Required work:
Copy the opening lines of the listing exactly, through and including the line with "camera: 20 degrees left, 0 degrees up"; do not copy any pictures.

*** Source information Section Begins ***

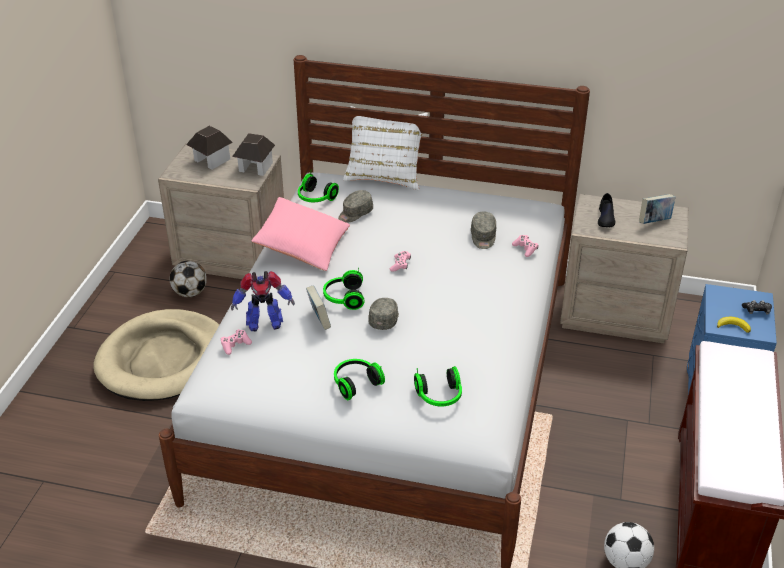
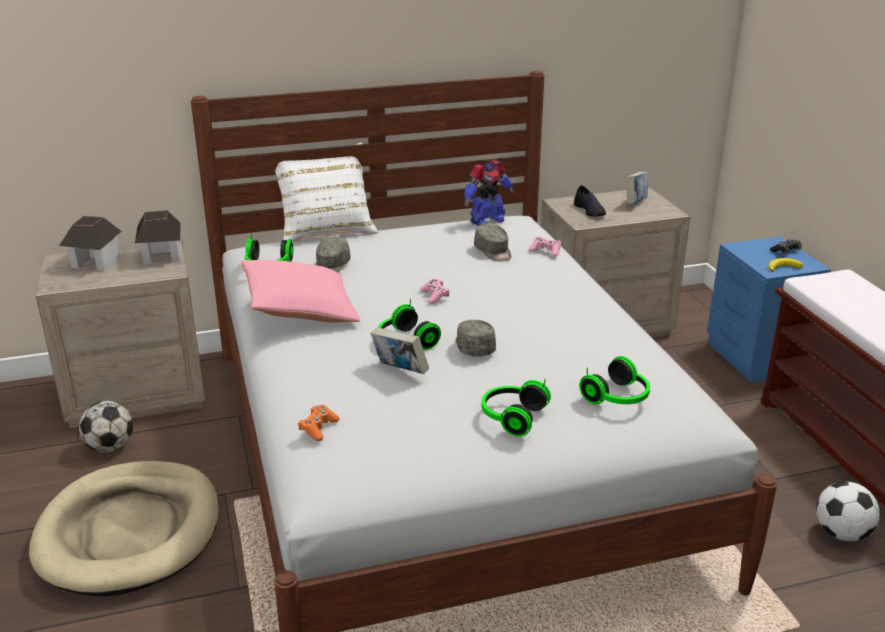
camera: 30 degrees left, 10 degrees down
pink game controller [221,329,252,355] -> orange game controller [298,405,339,441]
toy robot [231,271,295,331] -> toy robot moved to [464,160,514,227]

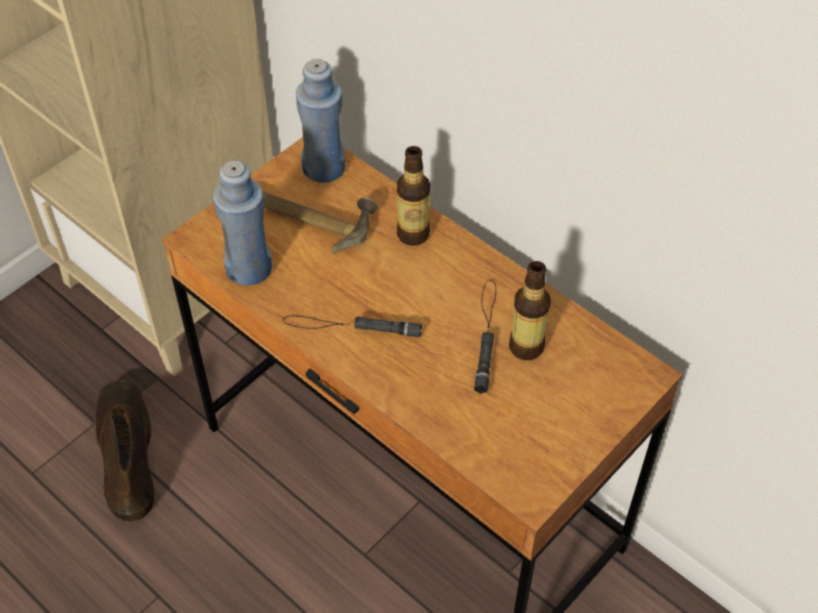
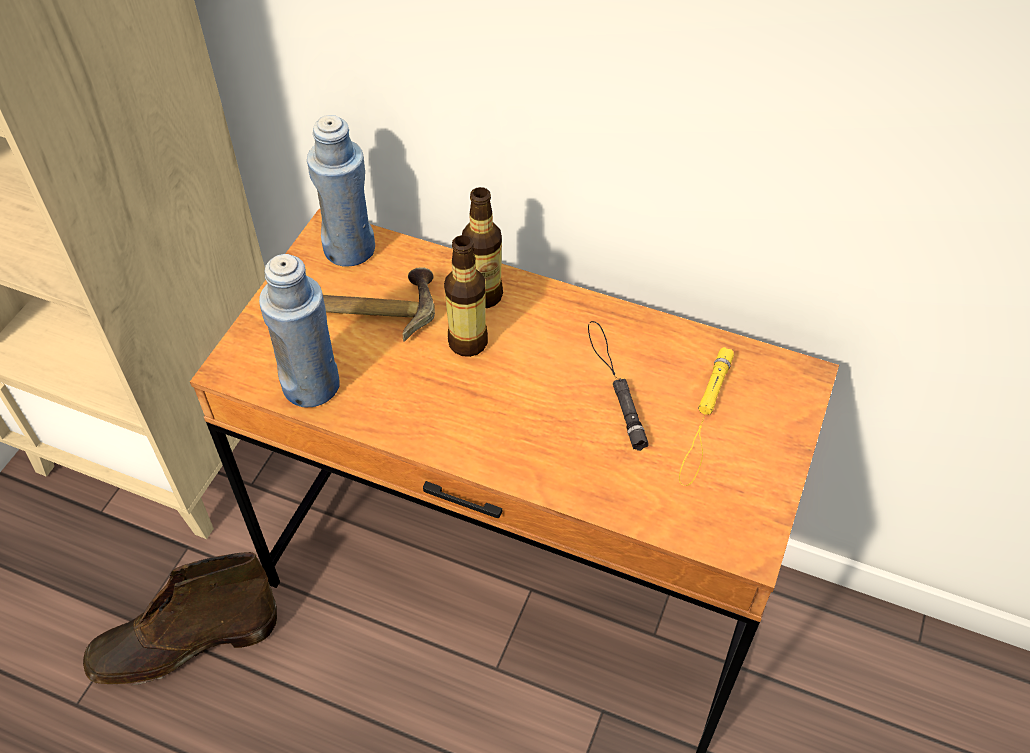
camera: 20 degrees left, 0 degrees up
brown boot [95,380,154,522] -> brown boot turned 75 degrees counterclockwise [83,552,277,685]
black flashlight [283,316,422,337] -> none
bottle [509,261,551,360] -> bottle moved to [444,235,488,357]
none -> yellow flashlight [679,347,734,486]

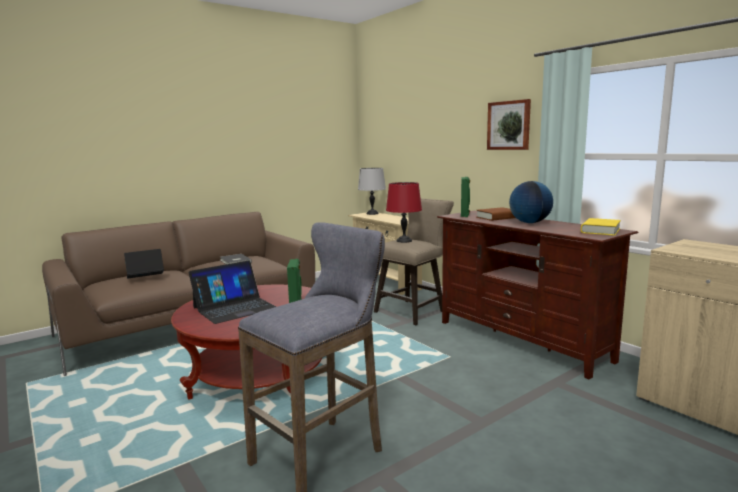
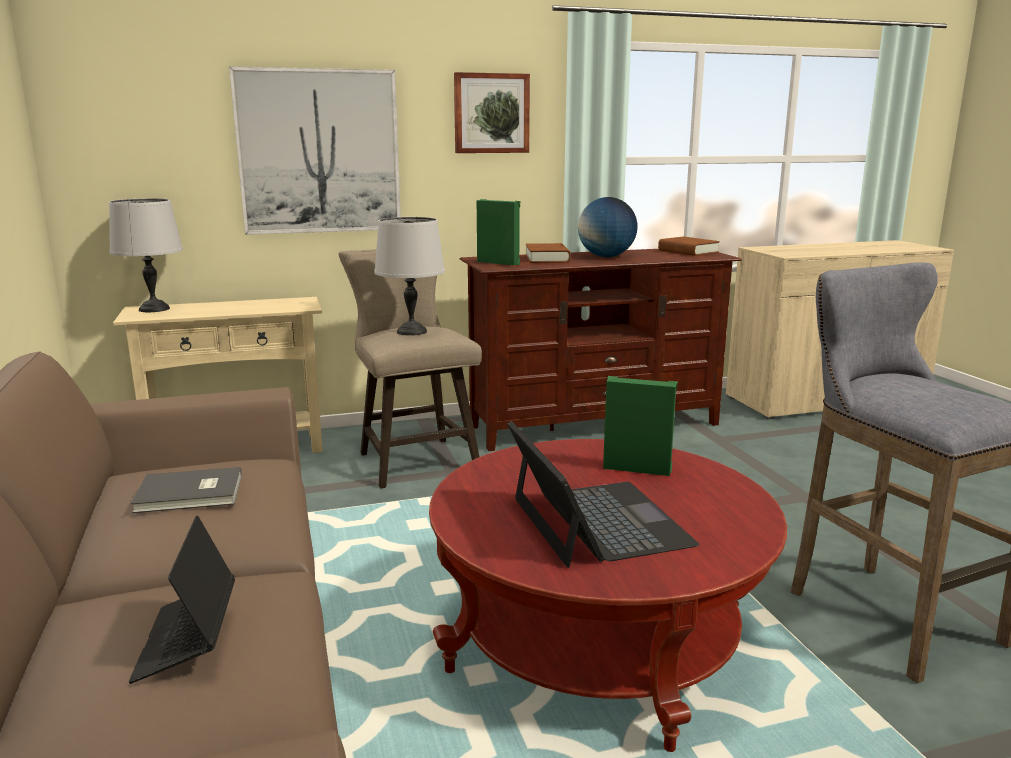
camera: 70 degrees left, 5 degrees up
red table lamp [386,182,422,243] -> grey table lamp [374,217,445,336]
yellow book [581,218,621,236] -> brown book [658,237,720,256]
none -> picture [229,66,401,235]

*** Source information Section Ends ***

Task output:
camera: 30 degrees left, 10 degrees down
pink game controller [221,329,252,355] -> orange game controller [298,405,339,441]
toy robot [231,271,295,331] -> toy robot moved to [464,160,514,227]

camera: 20 degrees left, 0 degrees up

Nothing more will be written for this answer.